> **Work task**
Please restate word for word each line from the one containing "45: (427, 366)" to the last line of the records below, and drop the pictures.

Data supplied Block Start

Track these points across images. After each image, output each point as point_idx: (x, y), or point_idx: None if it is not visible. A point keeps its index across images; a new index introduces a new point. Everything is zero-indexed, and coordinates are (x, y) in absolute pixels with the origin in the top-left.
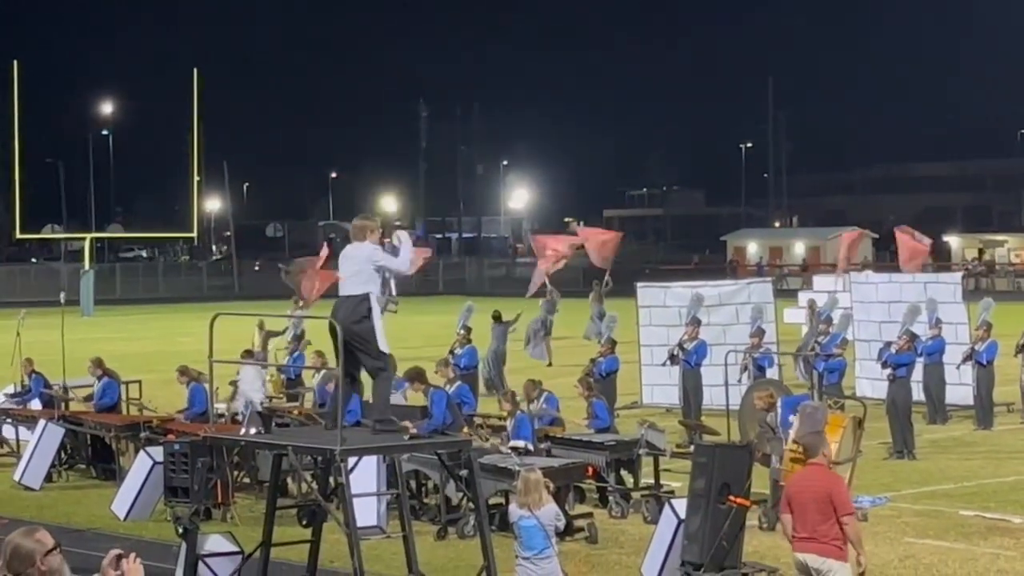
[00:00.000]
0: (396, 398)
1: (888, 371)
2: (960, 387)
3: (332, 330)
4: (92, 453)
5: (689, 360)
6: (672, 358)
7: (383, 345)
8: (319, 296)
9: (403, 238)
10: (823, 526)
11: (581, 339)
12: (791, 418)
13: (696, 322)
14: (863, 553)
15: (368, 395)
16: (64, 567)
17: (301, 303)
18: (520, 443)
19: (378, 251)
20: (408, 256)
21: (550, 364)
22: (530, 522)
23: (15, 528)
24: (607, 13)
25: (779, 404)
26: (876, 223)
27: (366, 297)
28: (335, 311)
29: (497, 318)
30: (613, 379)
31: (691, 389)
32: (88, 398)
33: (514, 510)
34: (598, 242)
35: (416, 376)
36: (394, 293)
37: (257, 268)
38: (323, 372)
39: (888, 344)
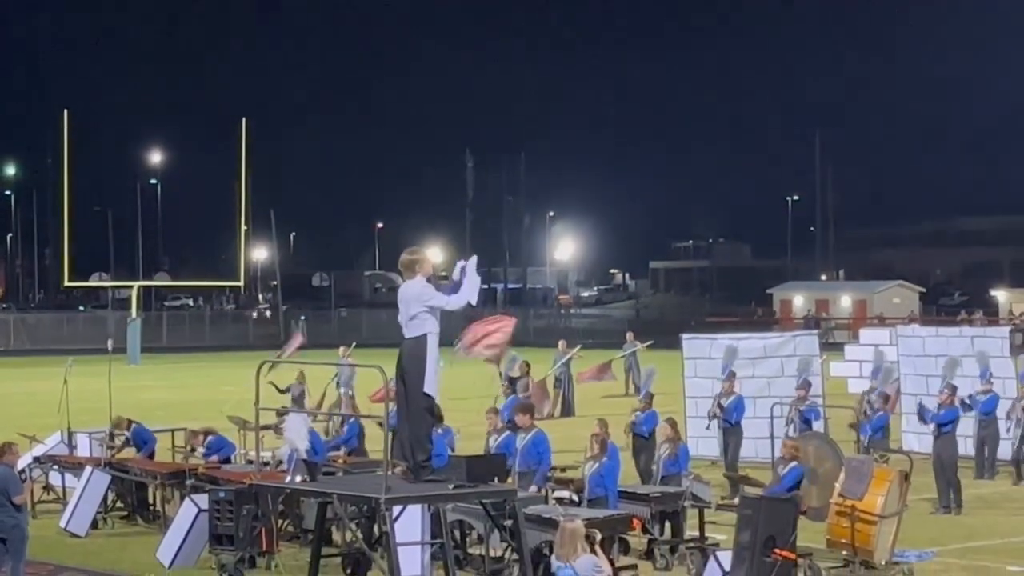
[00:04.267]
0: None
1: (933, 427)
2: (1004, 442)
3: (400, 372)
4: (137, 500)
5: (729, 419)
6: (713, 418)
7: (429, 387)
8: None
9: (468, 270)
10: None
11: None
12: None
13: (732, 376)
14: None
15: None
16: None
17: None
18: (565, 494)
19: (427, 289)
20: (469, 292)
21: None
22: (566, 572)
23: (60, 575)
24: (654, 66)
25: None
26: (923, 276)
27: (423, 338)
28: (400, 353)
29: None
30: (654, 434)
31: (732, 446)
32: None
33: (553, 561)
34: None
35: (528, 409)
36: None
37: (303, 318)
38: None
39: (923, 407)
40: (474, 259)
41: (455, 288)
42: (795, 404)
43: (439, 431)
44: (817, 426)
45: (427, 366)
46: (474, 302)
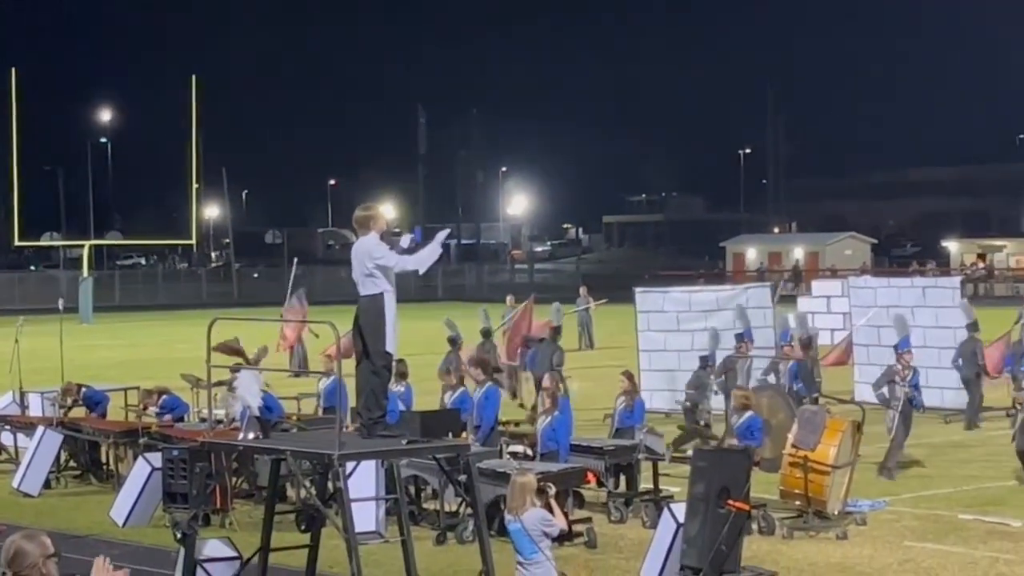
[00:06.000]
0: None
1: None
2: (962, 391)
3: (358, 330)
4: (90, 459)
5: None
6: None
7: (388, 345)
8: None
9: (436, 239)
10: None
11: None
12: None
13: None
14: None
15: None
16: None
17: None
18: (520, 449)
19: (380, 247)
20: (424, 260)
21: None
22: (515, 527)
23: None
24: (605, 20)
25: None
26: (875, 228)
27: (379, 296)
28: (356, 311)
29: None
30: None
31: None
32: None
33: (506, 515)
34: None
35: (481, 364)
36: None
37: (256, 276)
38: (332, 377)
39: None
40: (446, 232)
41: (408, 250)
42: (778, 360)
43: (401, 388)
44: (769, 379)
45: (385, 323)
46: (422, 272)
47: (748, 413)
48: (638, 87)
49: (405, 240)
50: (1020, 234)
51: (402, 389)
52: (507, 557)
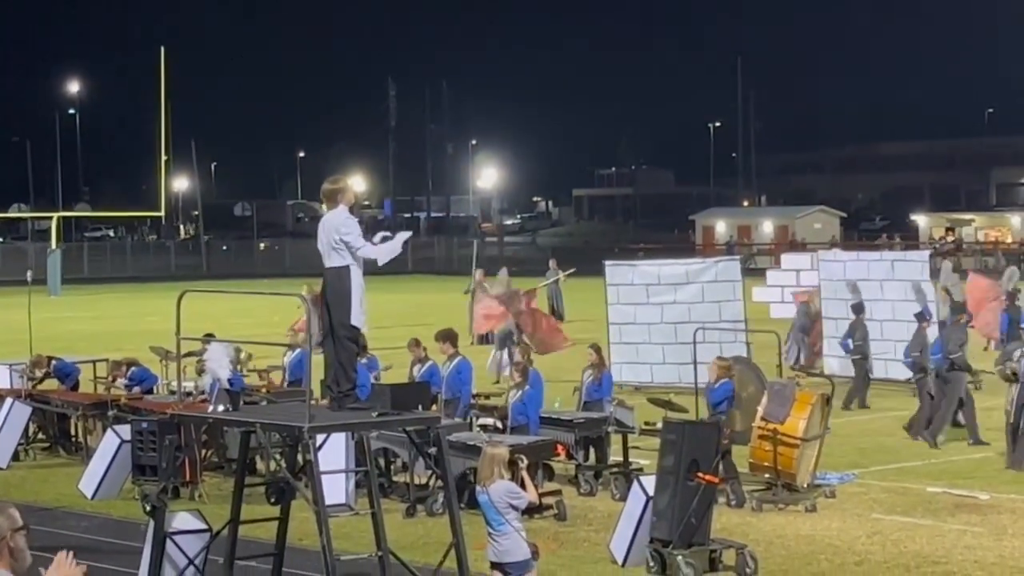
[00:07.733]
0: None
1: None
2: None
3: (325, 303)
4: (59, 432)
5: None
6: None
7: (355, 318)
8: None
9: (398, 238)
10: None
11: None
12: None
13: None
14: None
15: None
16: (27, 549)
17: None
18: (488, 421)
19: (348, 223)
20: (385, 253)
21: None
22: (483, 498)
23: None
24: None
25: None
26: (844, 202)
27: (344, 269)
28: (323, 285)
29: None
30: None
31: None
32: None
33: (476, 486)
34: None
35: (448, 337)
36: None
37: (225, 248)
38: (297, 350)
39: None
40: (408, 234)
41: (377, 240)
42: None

Data supplied Block End

> **Response to the exercise**
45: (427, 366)
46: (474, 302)
[00:06.000]
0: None
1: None
2: (962, 391)
3: (358, 330)
4: (90, 459)
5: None
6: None
7: (388, 345)
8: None
9: (436, 239)
10: None
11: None
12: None
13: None
14: None
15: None
16: None
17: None
18: (520, 449)
19: (380, 247)
20: (424, 260)
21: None
22: (515, 527)
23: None
24: (605, 20)
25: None
26: (875, 228)
27: (379, 296)
28: (356, 311)
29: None
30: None
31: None
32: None
33: (506, 515)
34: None
35: (481, 364)
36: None
37: (256, 276)
38: (332, 377)
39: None
40: (446, 232)
41: (408, 250)
42: (778, 360)
43: (401, 388)
44: (769, 379)
45: (385, 323)
46: (422, 272)
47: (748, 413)
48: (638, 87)
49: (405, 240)
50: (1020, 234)
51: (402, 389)
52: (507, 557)
[00:07.733]
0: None
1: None
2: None
3: (325, 303)
4: (59, 432)
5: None
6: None
7: (355, 318)
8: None
9: (398, 238)
10: None
11: None
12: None
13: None
14: None
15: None
16: (27, 549)
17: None
18: (488, 421)
19: (348, 223)
20: (385, 253)
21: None
22: (483, 498)
23: None
24: None
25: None
26: (844, 202)
27: (344, 269)
28: (323, 285)
29: None
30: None
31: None
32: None
33: (476, 486)
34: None
35: (448, 337)
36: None
37: (225, 248)
38: (297, 350)
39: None
40: (408, 234)
41: (377, 240)
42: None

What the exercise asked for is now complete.